Por: Johann Freire
Ser el eterno forastero, el eterno aprendiz, el eterno postulante: he allí una forma para ser feliz.
Hace unos días se conmemoro la muerte de uno de nuestros mejores narradores que nos dio el Perú para Latinoamérica y el mundo. La obra narrativa de Julio Ramón Ribeyro es la expresión más destacada del realismo urbano que surgió en el Perú durante los años cincuenta, otorgándoles a sus personajes la voz y el rostro de la clase media y popular peruana.
Recuerdo en él mi niñez que llego en ese primer libro bajo el brazo de mi padre, “La Palabra del Mudo” que gustoso me lo entregó y yo curioso me senté en el piso polvoriento donde vivía por entonces a leer con devoción y mucha imaginación. Fue el despertar mío a la lectura que hasta hoy en día conservo.
Gracias a ese estilo sencillo e irónico, los personajes de sus historias se encuentran ante situaciones de quiebre y fracaso y sentimientos personales como la soledad. Su muerte debida a su adicción al cigarro fue un golpe duro que recibí en mi adolescencia, la noticia me la volvió a dar mi padre. En ese tiempo no entendía de adicciones y enfermedades tan dolorosas como el cáncer. Recuerdo el cuento “El Doblaje”, “Al Pié del Acantilado”, “Silvio en el Rosedal” y otras que son parte del legado Riberiano. Sigo pensando: Escritores los de antes carajo!!!
SOLO PARA FUMADORES
Extraído de “La Palabra del Mudo” Volumen IV – Cuentos 1952 – 1993 Primera edición: Diciembre 1994 Jaime Campodónico / Editor S.R.L. Lima - Perú
Sin haber sido un fumador precoz, a partir de cierto momento mi historia se confunde con la historia de mis cigarrillos. De mi período de aprendizaje no guardo un recuerdo muy claro, salvo del primer cigarrillo que fumé, a los catorce o quince años. Era un pitillo rubio, marca Derby, que me invitó un condiscípulo a la salida del colegio. Lo encendí muy asustado, a la sombra de una morera y después de echar unas cuantas pitadas me sentí tan mal que estuve vomitando toda la tarde y me juré no repetir la experiencia.

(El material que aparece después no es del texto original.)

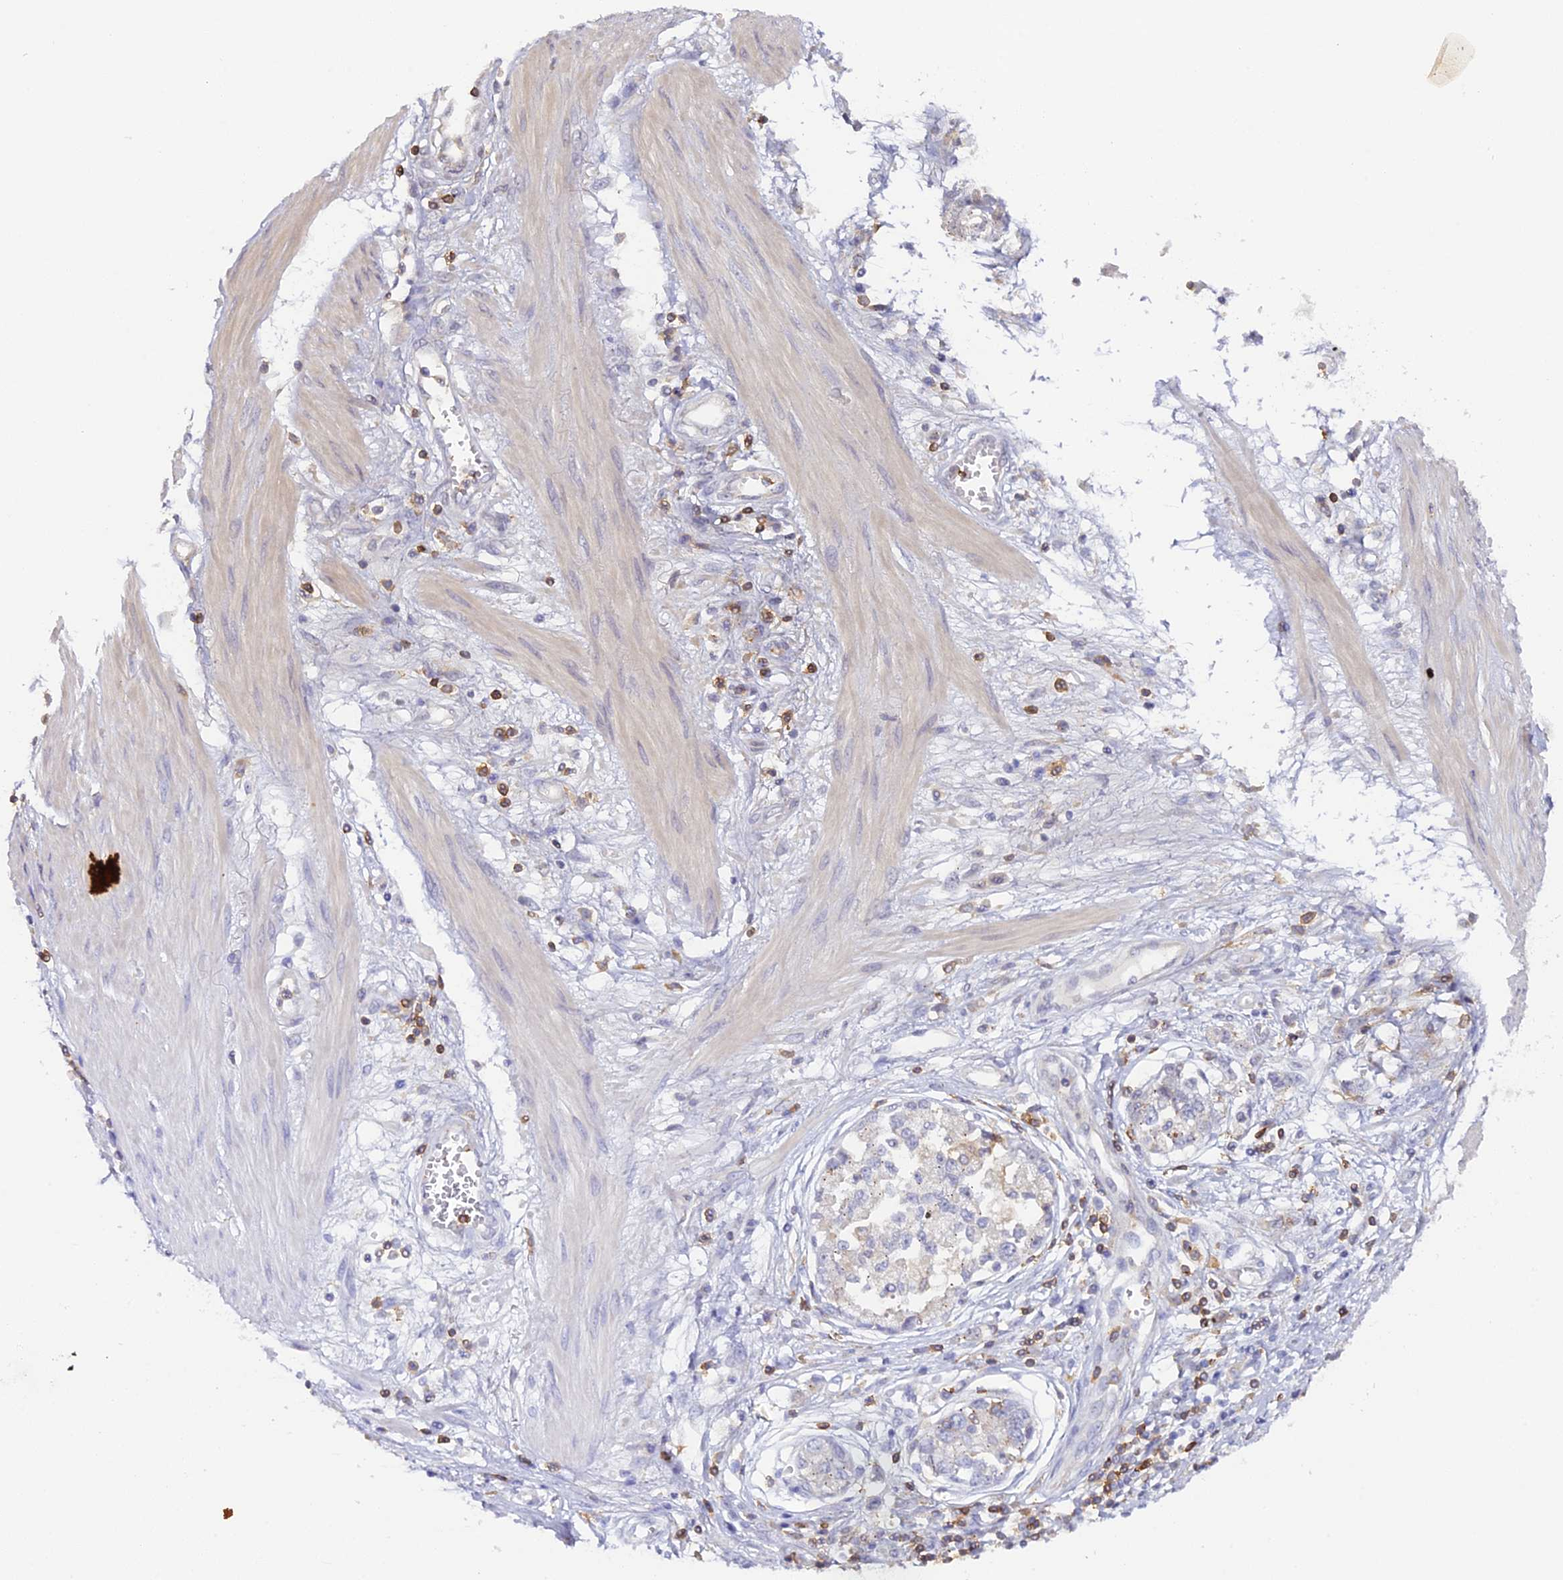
{"staining": {"intensity": "negative", "quantity": "none", "location": "none"}, "tissue": "stomach cancer", "cell_type": "Tumor cells", "image_type": "cancer", "snomed": [{"axis": "morphology", "description": "Adenocarcinoma, NOS"}, {"axis": "topography", "description": "Stomach"}], "caption": "There is no significant expression in tumor cells of stomach adenocarcinoma. (Stains: DAB immunohistochemistry with hematoxylin counter stain, Microscopy: brightfield microscopy at high magnification).", "gene": "FYB1", "patient": {"sex": "female", "age": 76}}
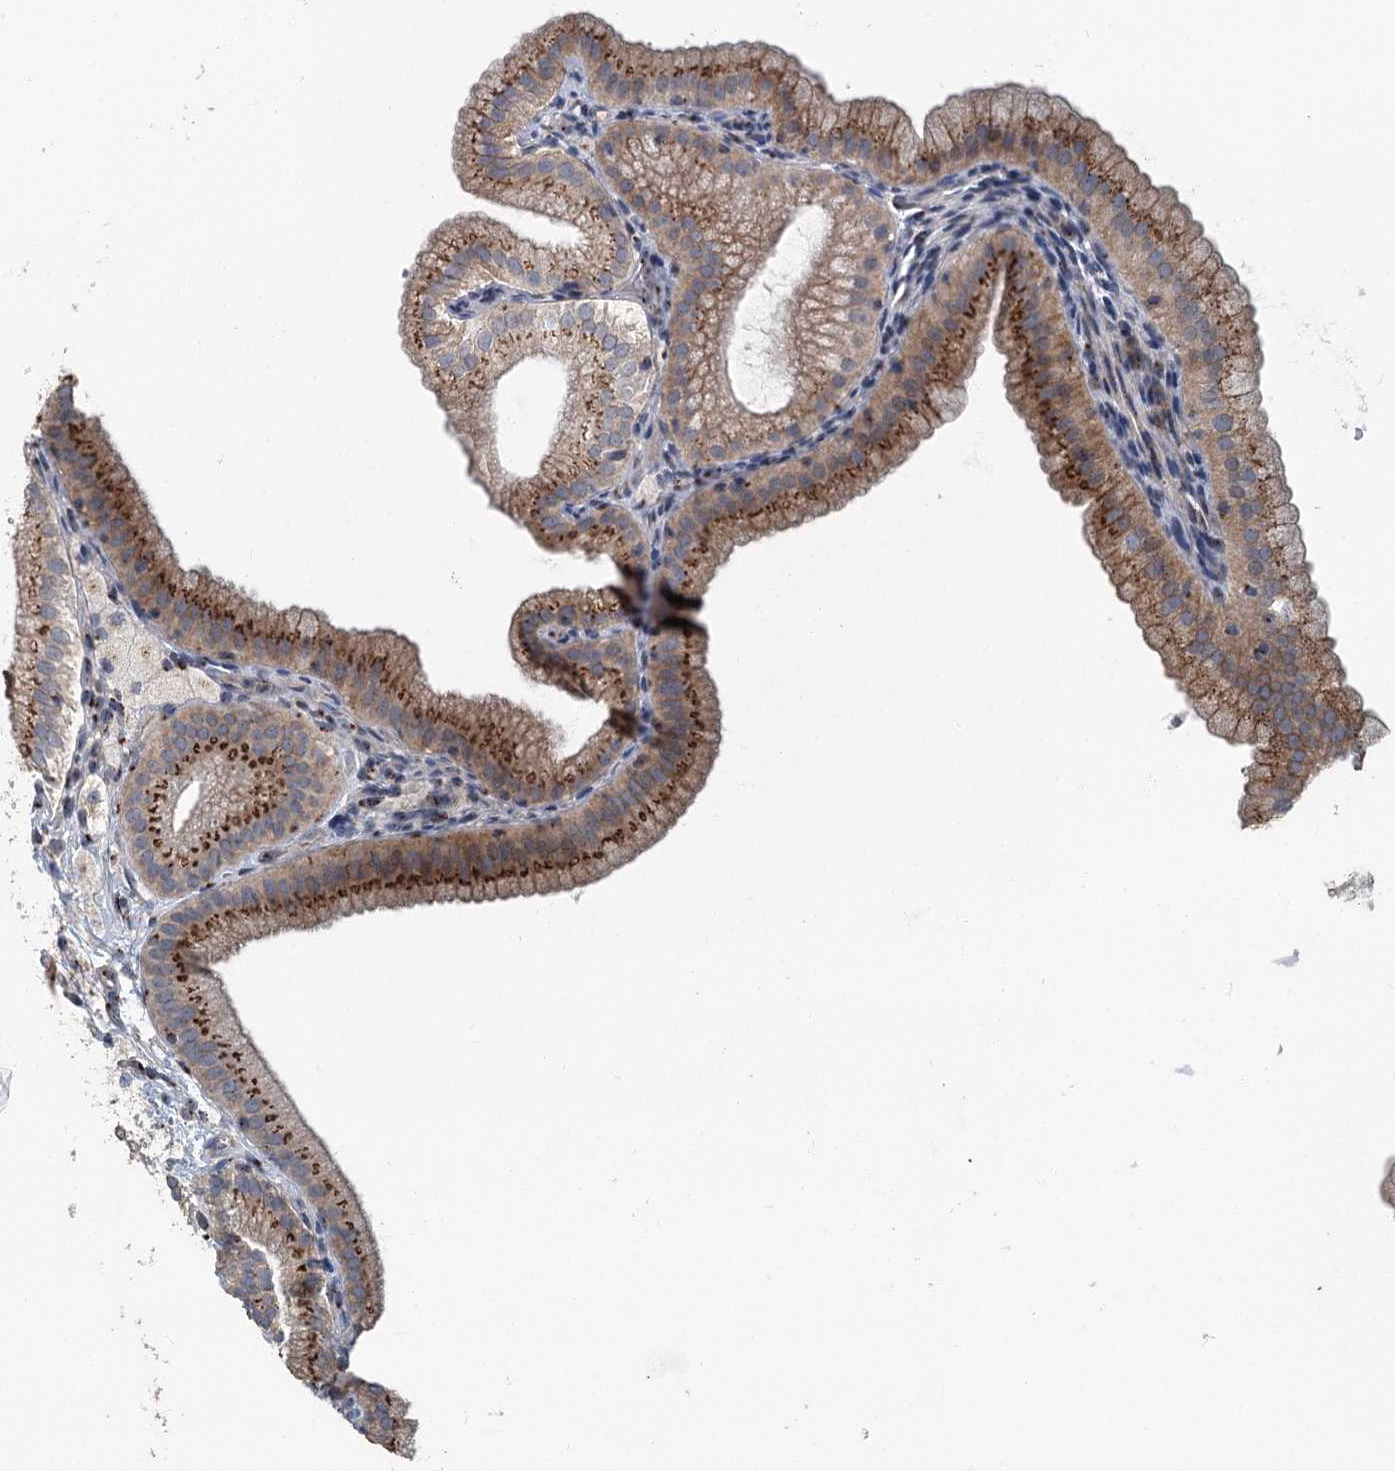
{"staining": {"intensity": "strong", "quantity": ">75%", "location": "cytoplasmic/membranous"}, "tissue": "gallbladder", "cell_type": "Glandular cells", "image_type": "normal", "snomed": [{"axis": "morphology", "description": "Normal tissue, NOS"}, {"axis": "topography", "description": "Gallbladder"}], "caption": "DAB immunohistochemical staining of unremarkable gallbladder displays strong cytoplasmic/membranous protein expression in about >75% of glandular cells. The staining is performed using DAB (3,3'-diaminobenzidine) brown chromogen to label protein expression. The nuclei are counter-stained blue using hematoxylin.", "gene": "ITIH5", "patient": {"sex": "male", "age": 55}}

Juramento inútil, como otros tantos que lo siguieron, pues años más tarde, cuando ingresé a la universidad, me era indispensable entrar al Patio de Letras con un cigarrillo encendido. Metros antes de cruzar el viejo zaguán ya había chasqueado la cerilla y alumbrado el pitillo. Eran entonces los Chesterfield, cuyo aroma dulzón guardo hasta ahora en mi memoria. Un paquete me duraba dos o tres días y para poder comprarlo tenía que privarme de otros caprichos, pues en esa época vivía de propinas. Cuando no tenía cigarrillos ni plata para comprarlos se los robaba a mi hermano. Al menor descuido ya había deslizado la mano en su chaqueta colgada de una silla y sustraído un pitillo. Lo digo sin ninguna vergüenza, pues él hacía lo mismo conmigo. Se trataba de un acuerdo tácito y además de una demostración de que las acciones reprensibles, cuando son recíprocas y equivalentes, crean un statu quo y permiten una convivencia armoniosa.